Problem details → Render every line of the material below as a Markdown table with the columns "No." and "Line," numbering each row and omitting blank lines. Leave the pictures out of the table.

Raw records →
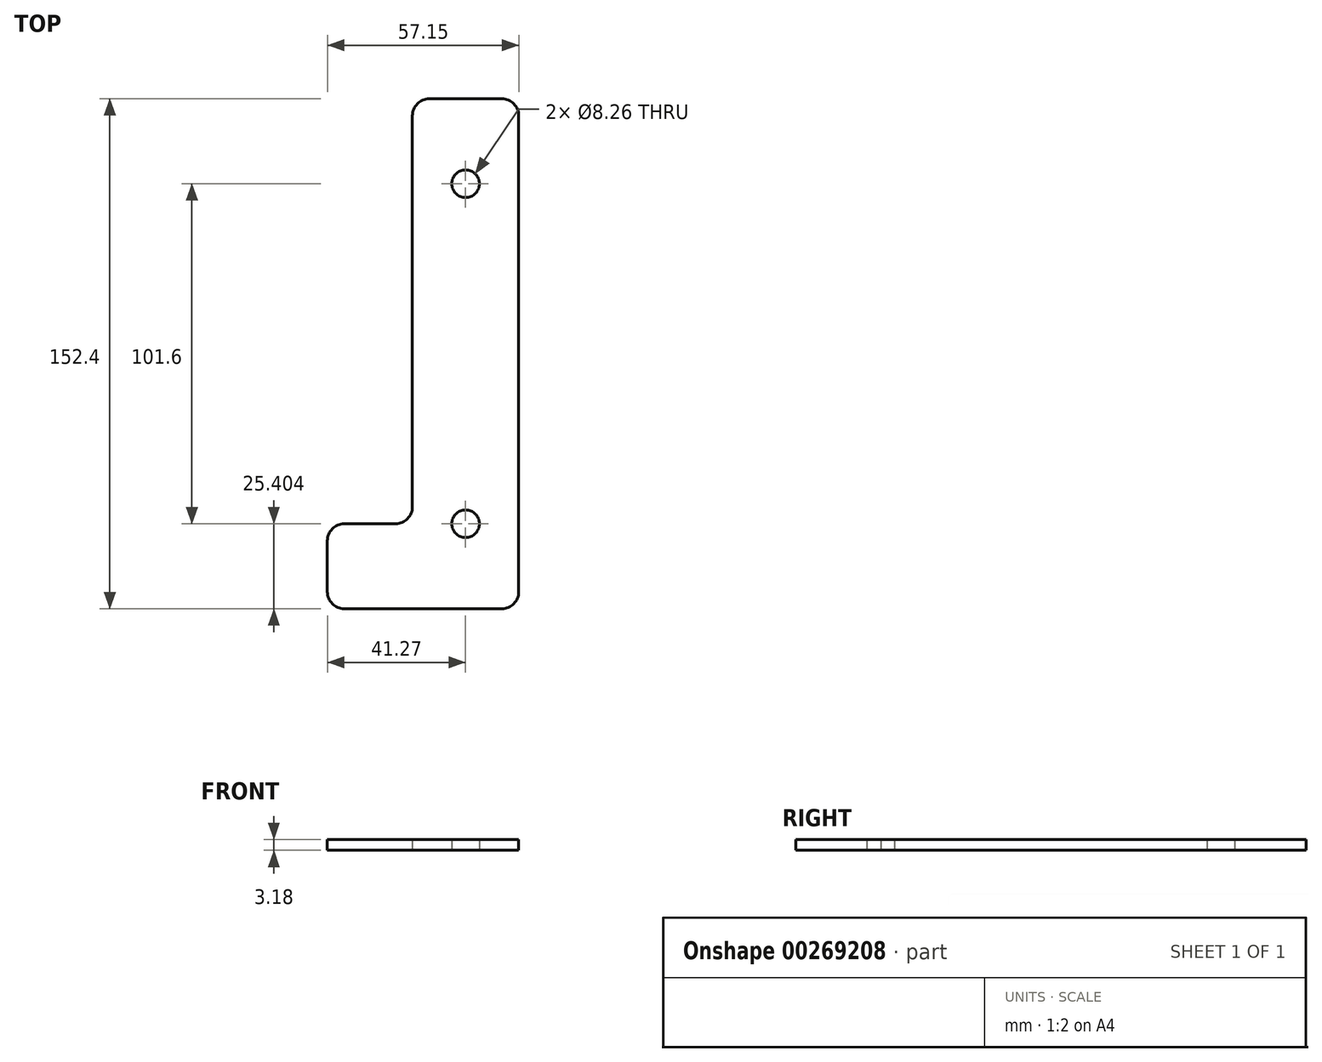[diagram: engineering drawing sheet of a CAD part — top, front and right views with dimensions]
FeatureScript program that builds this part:
annotation { "Feature Type Name" : "Feature", "Feature Type Description" : "" }
export const myFeature = defineFeature(function(context is Context, id is Id, definition is map)
    precondition{}
    {
        {
            var Q0;
            Q0=qCreatedBy(makeId("Top.planeOp"),FACE);
            var sketch = newSketch(context, id + "F0", { "sketchPlane" : qUnion([Q0])});
            skLineSegment(sketch, "E0", {"start": v(-15.88, 77.23) * mm, "end": v(15.88, 77.23) * mm});
            skLineSegment(sketch, "E1", {"start": v(15.88, 77.23) * mm, "end": v(15.88, -75.17) * mm});
            skLineSegment(sketch, "E2", {"start": v(15.88, -75.17) * mm, "end": v(-41.27, -75.17) * mm});
            skLineSegment(sketch, "E3", {"start": v(-41.27, -75.17) * mm, "end": v(-41.27, -49.77) * mm});
            skLineSegment(sketch, "E4", {"start": v(-41.27, -49.77) * mm, "end": v(-15.87, -49.77) * mm});
            skLineSegment(sketch, "E5", {"start": v(-15.87, -49.77) * mm, "end": v(-15.88, 77.23) * mm});
            skCircle(sketch, "E6", {"center": v(0, 51.83) * mm, "radius": 4.13 * mm});
            skCircle(sketch, "E7", {"center": v(0, -49.77) * mm, "radius": 4.13 * mm});
            skLineSegment(sketch, "E8", {"start": v(0, 77.23) * mm, "end": v(0, -75.17) * mm, "construction": true});
            skSolve(sketch);
        }
        {
            var Q0;
            Q0 = qSketchRegion(id + "F0", true);
            extrude(context, id + "F1", {"entities" : qUnion([Q0]), "depth" : 3.17 * mm});
        }
        {
            var Q0;
            Q0=makeQuery(id+"F1.opExtrude","SWEPT_EDGE",EDGE,{"disambiguationData":[OSD([sQuery(id+"F0.wireOp",EDGE,"E0"),sQuery(id+"F0.wireOp",EDGE,"E5")])]});
            var Q1;
            Q1=makeQuery(id+"F1.opExtrude","SWEPT_EDGE",EDGE,{"disambiguationData":[OSD([sQuery(id+"F0.wireOp",EDGE,"E0"),sQuery(id+"F0.wireOp",EDGE,"E1")])]});
            var Q2;
            Q2=makeQuery(id+"F1.opExtrude","SWEPT_EDGE",EDGE,{"disambiguationData":[OSD([sQuery(id+"F0.wireOp",EDGE,"E4"),sQuery(id+"F0.wireOp",EDGE,"E5")])]});
            var Q3;
            Q3=makeQuery(id+"F1.opExtrude","SWEPT_EDGE",EDGE,{"disambiguationData":[OSD([sQuery(id+"F0.wireOp",EDGE,"E3"),sQuery(id+"F0.wireOp",EDGE,"E4")])]});
            var Q4;
            Q4=makeQuery(id+"F1.opExtrude","SWEPT_EDGE",EDGE,{"disambiguationData":[OSD([sQuery(id+"F0.wireOp",EDGE,"E2"),sQuery(id+"F0.wireOp",EDGE,"E3")])]});
            var Q5;
            Q5=makeQuery(id+"F1.opExtrude","SWEPT_EDGE",EDGE,{"disambiguationData":[OSD([sQuery(id+"F0.wireOp",EDGE,"E1"),sQuery(id+"F0.wireOp",EDGE,"E2")])]});
            fillet(context, id + "F2", {"entities" : qUnion([Q0, Q1, Q2, Q3, Q4, Q5]), "radius" : 5.08 * mm, "tangentPropagation" : true, "allowEdgeOverflow" : false});
        }
    });
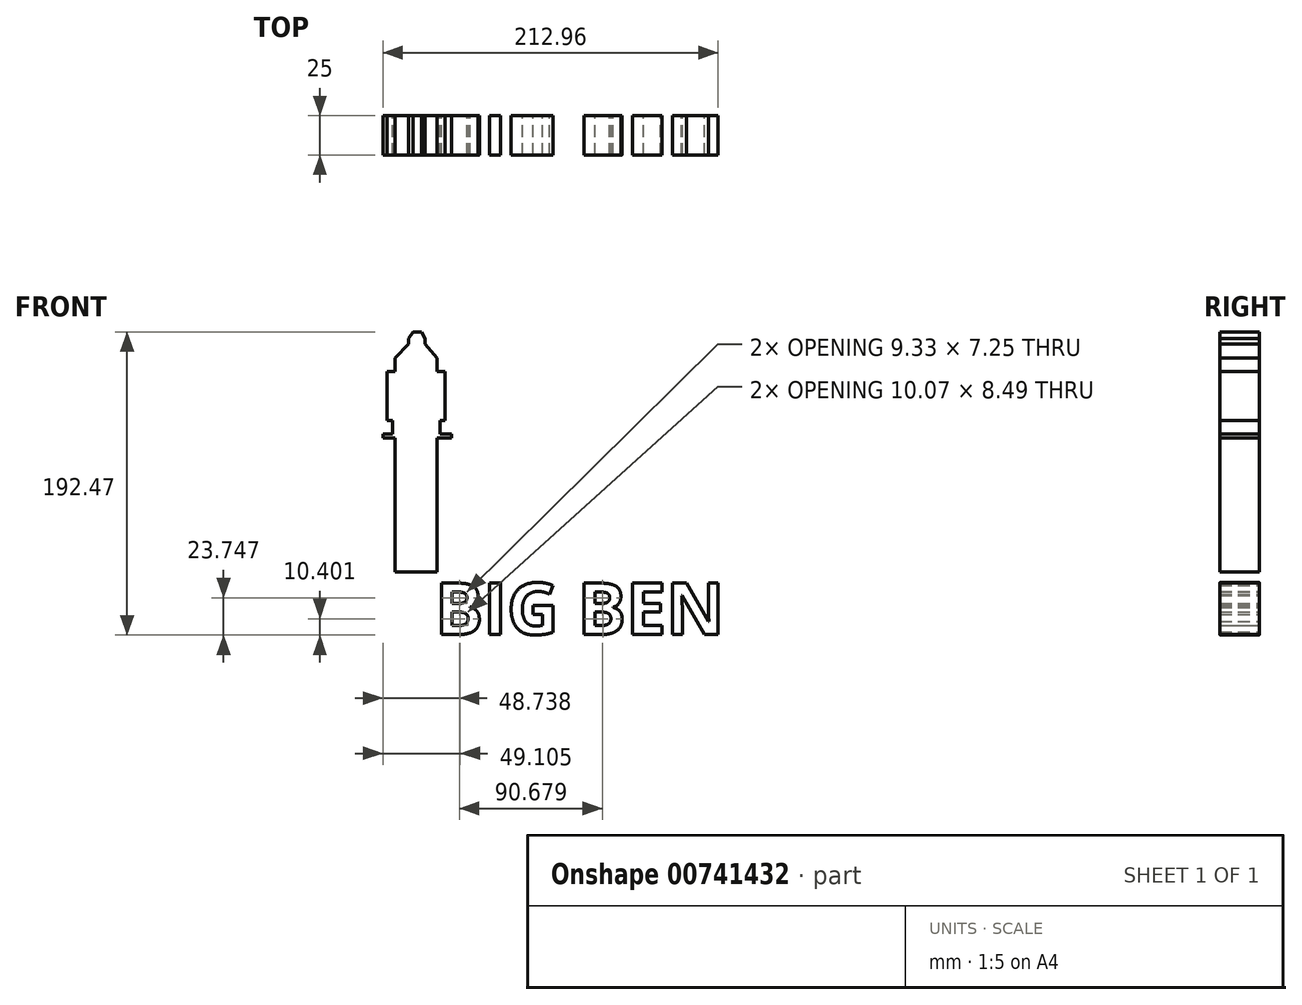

Task solution →
| No. | Line |
|---|---|
| 1 | [diagram: engineering drawing sheet of a CAD part — top, front and right views with dimensions] |
| 2 | FeatureScript program that builds this part: |
| 3 | annotation { "Feature Type Name" : "Feature", "Feature Type Description" : "" } |
| 4 | export const myFeature = defineFeature(function(context is Context, id is Id, definition is map) |
| 5 |     precondition{} |
| 6 |     { |
| 7 |         { |
| 8 |             var Q0; |
| 9 |             Q0=qCreatedBy(makeId("Top.planeOp"),FACE); |
| 10 |             var sketch = newSketch(context, id + "F0", { "sketchPlane" : qUnion([Q0])}); |
| 11 |             skLineSegment(sketch, "E0", {"start": v(-15.88, 77.23) * mm, "end": v(15.88, 77.23) * mm}); |
| 12 |             skLineSegment(sketch, "E1", {"start": v(15.88, 77.23) * mm, "end": v(15.88, -75.17) * mm}); |
| 13 |             skLineSegment(sketch, "E2", {"start": v(15.88, -75.17) * mm, "end": v(-41.27, -75.17) * mm}); |
| 14 |             skLineSegment(sketch, "E3", {"start": v(-41.27, -75.17) * mm, "end": v(-41.27, -49.77) * mm}); |
| 15 |             skLineSegment(sketch, "E4", {"start": v(-41.27, -49.77) * mm, "end": v(-15.87, -49.77) * mm}); |
| 16 |             skLineSegment(sketch, "E5", {"start": v(-15.87, -49.77) * mm, "end": v(-15.88, 77.23) * mm}); |
| 17 |             skCircle(sketch, "E6", {"center": v(0, 51.83) * mm, "radius": 4.13 * mm}); |
| 18 |             skCircle(sketch, "E7", {"center": v(0, -49.77) * mm, "radius": 4.13 * mm}); |
| 19 |             skLineSegment(sketch, "E8", {"start": v(0, 77.23) * mm, "end": v(0, -75.17) * mm, "construction": true}); |
| 20 |             skSolve(sketch); |
| 21 |         } |
| 22 |         { |
| 23 |             var Q0; |
| 24 |             Q0 = qSketchRegion(id + "F0", true); |
| 25 |             extrude(context, id + "F1", {"entities" : qUnion([Q0]), "depth" : 3.17 * mm}); |
| 26 |         } |
| 27 |         { |
| 28 |             var Q0; |
| 29 |             Q0=makeQuery(id+"F1.opExtrude","SWEPT_EDGE",EDGE,{"disambiguationData":[OSD([sQuery(id+"F0.wireOp",EDGE,"E0"),sQuery(id+"F0.wireOp",EDGE,"E5")])]}); |
| 30 |             var Q1; |
| 31 |             Q1=makeQuery(id+"F1.opExtrude","SWEPT_EDGE",EDGE,{"disambiguationData":[OSD([sQuery(id+"F0.wireOp",EDGE,"E0"),sQuery(id+"F0.wireOp",EDGE,"E1")])]}); |
| 32 |             var Q2; |
| 33 |             Q2=makeQuery(id+"F1.opExtrude","SWEPT_EDGE",EDGE,{"disambiguationData":[OSD([sQuery(id+"F0.wireOp",EDGE,"E4"),sQuery(id+"F0.wireOp",EDGE,"E5")])]}); |
| 34 |             var Q3; |
| 35 |             Q3=makeQuery(id+"F1.opExtrude","SWEPT_EDGE",EDGE,{"disambiguationData":[OSD([sQuery(id+"F0.wireOp",EDGE,"E3"),sQuery(id+"F0.wireOp",EDGE,"E4")])]}); |
| 36 |             var Q4; |
| 37 |             Q4=makeQuery(id+"F1.opExtrude","SWEPT_EDGE",EDGE,{"disambiguationData":[OSD([sQuery(id+"F0.wireOp",EDGE,"E2"),sQuery(id+"F0.wireOp",EDGE,"E3")])]}); |
| 38 |             var Q5; |
| 39 |             Q5=makeQuery(id+"F1.opExtrude","SWEPT_EDGE",EDGE,{"disambiguationData":[OSD([sQuery(id+"F0.wireOp",EDGE,"E1"),sQuery(id+"F0.wireOp",EDGE,"E2")])]}); |
| 40 |             fillet(context, id + "F2", {"entities" : qUnion([Q0, Q1, Q2, Q3, Q4, Q5]), "radius" : 5.08 * mm, "tangentPropagation" : true, "allowEdgeOverflow" : false}); |
| 41 |         } |
| 42 |     }); |